BUS-UAE-FACTORY-1-(Read-Only)
A mattress manufacturing plant in Dubai. Picture used for illustrative purposes only. Image Credit: Gulf News Archives

Dubai: The UAE’s Purchasing Managers’ Index (PMI) data for the second quarter of 2019 showed the average reading for Q2 2019 was 58.2, the highest since Q4 2014.

This suggests that non-oil sector growth accelerated at the fastest rate in more than four years last quarter. For the month of June the PMI was at 57.7, down from May’s reading of 59.4.

“The recent PMI surveys indicate that growth in the UAE’s private sector has accelerated in Q2 2019. While firms have reported growth in output and new orders, this has come on the back of further price discounting. As a result, there has been no real boost to hiring as businesses remain focused on keeping costs down,” said Khatija Haque, Head of MENA Research at Emirates NBD.

The recovery in the PMI this year has been underpinned by faster expansion of output and new work, although this has come at a cost for many firms as selling prices continued to decline on average in June.

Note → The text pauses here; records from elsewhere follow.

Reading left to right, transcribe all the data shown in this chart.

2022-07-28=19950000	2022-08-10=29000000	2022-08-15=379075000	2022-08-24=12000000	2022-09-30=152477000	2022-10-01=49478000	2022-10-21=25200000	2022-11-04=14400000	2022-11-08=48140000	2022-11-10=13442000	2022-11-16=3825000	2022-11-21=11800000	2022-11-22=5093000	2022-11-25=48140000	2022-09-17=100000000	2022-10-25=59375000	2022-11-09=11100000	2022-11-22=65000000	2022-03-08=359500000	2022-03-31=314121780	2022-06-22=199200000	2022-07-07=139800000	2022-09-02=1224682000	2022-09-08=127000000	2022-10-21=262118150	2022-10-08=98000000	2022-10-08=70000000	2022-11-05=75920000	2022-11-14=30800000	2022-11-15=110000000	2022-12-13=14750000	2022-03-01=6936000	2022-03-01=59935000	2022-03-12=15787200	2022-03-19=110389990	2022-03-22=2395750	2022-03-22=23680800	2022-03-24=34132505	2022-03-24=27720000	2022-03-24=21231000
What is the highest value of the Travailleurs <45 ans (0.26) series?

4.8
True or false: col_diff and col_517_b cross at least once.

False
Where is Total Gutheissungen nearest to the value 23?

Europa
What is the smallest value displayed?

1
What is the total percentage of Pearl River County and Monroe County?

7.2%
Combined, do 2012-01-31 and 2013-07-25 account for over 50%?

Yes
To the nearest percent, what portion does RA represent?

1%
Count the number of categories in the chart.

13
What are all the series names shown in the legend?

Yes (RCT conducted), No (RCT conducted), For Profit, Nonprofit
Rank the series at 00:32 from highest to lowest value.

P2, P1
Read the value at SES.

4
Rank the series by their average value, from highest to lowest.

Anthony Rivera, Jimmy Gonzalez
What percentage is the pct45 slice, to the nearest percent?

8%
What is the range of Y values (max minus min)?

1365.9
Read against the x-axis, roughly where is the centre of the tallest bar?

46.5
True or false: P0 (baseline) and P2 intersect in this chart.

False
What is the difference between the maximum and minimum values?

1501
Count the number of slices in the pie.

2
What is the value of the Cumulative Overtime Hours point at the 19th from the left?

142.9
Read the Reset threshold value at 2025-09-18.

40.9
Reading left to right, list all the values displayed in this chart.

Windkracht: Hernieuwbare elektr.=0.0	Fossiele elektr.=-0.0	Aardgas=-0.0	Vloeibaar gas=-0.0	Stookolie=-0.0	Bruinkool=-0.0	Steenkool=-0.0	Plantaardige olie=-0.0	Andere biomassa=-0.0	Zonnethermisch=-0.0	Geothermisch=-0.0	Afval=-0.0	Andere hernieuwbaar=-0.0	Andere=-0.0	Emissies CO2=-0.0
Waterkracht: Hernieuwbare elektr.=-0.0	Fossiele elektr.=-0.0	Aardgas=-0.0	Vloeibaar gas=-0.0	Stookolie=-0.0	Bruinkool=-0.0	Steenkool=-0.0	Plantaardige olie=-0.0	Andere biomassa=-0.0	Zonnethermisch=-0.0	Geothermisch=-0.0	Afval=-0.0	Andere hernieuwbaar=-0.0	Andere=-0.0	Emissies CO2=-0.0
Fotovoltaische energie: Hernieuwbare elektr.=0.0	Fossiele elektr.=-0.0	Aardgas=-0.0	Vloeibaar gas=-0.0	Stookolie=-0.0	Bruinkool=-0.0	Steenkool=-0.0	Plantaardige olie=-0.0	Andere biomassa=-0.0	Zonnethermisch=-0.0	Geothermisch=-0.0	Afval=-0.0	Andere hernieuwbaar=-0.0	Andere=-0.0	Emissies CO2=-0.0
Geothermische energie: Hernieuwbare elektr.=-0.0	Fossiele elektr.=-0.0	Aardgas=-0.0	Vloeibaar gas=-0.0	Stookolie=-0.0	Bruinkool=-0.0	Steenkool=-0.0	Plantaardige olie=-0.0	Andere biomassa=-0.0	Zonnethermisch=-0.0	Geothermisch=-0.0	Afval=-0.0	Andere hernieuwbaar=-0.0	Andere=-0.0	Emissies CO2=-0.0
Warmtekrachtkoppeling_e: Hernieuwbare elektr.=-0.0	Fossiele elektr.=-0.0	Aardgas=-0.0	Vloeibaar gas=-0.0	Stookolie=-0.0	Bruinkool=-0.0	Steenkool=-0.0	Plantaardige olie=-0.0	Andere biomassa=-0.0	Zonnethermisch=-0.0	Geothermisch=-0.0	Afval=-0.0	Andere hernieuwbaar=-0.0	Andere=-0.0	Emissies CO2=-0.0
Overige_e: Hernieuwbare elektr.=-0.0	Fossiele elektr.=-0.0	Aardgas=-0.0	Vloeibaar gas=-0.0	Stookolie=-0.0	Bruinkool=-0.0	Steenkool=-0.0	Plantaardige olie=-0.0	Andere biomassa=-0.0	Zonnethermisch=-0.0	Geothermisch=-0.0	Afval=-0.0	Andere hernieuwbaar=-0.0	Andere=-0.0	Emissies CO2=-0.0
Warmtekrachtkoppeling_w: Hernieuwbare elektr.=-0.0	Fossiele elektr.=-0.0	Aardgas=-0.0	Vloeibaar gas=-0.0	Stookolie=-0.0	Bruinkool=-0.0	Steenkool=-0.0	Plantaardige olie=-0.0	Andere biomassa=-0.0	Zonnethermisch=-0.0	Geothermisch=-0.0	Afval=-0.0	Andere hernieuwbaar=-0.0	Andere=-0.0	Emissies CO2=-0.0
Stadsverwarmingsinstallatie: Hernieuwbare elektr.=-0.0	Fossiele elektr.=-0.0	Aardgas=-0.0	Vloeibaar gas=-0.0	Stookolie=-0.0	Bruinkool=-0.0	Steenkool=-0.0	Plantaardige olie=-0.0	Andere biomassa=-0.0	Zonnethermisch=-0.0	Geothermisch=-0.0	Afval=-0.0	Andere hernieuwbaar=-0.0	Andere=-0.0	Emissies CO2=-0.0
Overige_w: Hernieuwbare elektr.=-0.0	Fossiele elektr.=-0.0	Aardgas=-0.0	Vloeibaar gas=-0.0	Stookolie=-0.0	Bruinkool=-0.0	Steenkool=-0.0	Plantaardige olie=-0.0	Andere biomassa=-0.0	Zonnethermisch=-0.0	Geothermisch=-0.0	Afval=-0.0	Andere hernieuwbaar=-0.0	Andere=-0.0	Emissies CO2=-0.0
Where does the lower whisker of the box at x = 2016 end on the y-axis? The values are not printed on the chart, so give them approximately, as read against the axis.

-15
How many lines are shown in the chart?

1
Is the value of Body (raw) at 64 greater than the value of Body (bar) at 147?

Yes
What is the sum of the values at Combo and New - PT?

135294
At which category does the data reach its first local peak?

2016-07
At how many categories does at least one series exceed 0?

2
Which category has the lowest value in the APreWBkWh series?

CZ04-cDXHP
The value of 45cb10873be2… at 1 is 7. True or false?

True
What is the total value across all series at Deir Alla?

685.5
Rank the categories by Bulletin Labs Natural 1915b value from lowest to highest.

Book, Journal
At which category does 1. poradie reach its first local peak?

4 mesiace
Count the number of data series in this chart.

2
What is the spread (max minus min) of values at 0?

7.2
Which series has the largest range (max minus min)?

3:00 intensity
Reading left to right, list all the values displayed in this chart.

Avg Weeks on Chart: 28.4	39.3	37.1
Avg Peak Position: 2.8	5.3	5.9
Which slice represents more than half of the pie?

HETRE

External demand has also contributed to the strong growth in new work in June, with new export orders rising at a record rate for the second month in a row. Panellists noted increased export orders from other GCC countries as well as further afield. However, firms continue to be reluctant to boost hiring in response to increased new work, as their margins are squeezed.

June data pointed to a sharp expansion of business activity, and one that was only slightly weaker than May’s survey record. Marketing activities were often reported as being behind the increase in overall activity, while economic conditions were also signalled as having improved.

A similar picture was seen with regards to new orders, with growth remaining substantial despite softening from the previous month. A number of panellists reported that competitive pricing had enabled them to secure sales, and this was reflected in a ninth consecutive monthly decrease in output prices.

Companies were able to offer discounts thanks to a lack of cost inflationary pressure. Overall input prices rose only marginally in June. Purchase costs increased slightly, while wages and salaries were broadly unchanged.

The recent trend of only marginal changes in workforce numbers continued in June, with almost all respondents seeing no change in employment during the month. As has been the case throughout the past two-and-a-half years, backlogs of work increased amid reports of delays in receiving payments from customers.

On average the employment index was fractionally below the “no-change” 50-level in H1 2019 despite the growth in activity and new work year-to-date. Staff costs also declined fractionally in June, pointing to excess supply in the labour market putting downward pressure on wages in the private sector.

Purchasing activity rose sharply in June, with the quantity of purchases index surging to a record high of 71.8 on a seasonally adjusted basis, on the back of strong growth in new orders and output.

Private sector businesses remain highly optimistic about future demand, although the future output index slipped from May’s record high. Nearly three-quarters of firms surveyed expected their output to be higher in June 2020, with many citing Expo 2020 as a reason for their optimism.